POZYCJE:
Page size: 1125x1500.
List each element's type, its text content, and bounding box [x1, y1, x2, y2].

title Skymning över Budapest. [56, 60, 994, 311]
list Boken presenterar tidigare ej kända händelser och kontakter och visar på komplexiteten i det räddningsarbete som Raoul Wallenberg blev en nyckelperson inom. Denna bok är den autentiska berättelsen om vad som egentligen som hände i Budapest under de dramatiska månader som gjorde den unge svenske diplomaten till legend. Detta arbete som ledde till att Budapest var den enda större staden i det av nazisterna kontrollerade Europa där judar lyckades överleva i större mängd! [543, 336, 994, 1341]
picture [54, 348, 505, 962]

TREŚĆ ZADANIA:
Powtórz słowo w słowo wszystkie pozycje podane powyżej.

ODPOWIEDŹ:
Page size: 1125x1500.
List each element's type, its text content, and bounding box [x1, y1, x2, y2].

title Skymning över Budapest. [56, 60, 994, 311]
list Boken presenterar tidigare ej kända händelser och kontakter och visar på komplexiteten i det räddningsarbete som Raoul Wallenberg blev en nyckelperson inom. Denna bok är den autentiska berättelsen om vad som egentligen som hände i Budapest under de dramatiska månader som gjorde den unge svenske diplomaten till legend. Detta arbete som ledde till att Budapest var den enda större staden i det av nazisterna kontrollerade Europa där judar lyckades överleva i större mängd! [543, 336, 994, 1341]
picture [54, 348, 505, 962]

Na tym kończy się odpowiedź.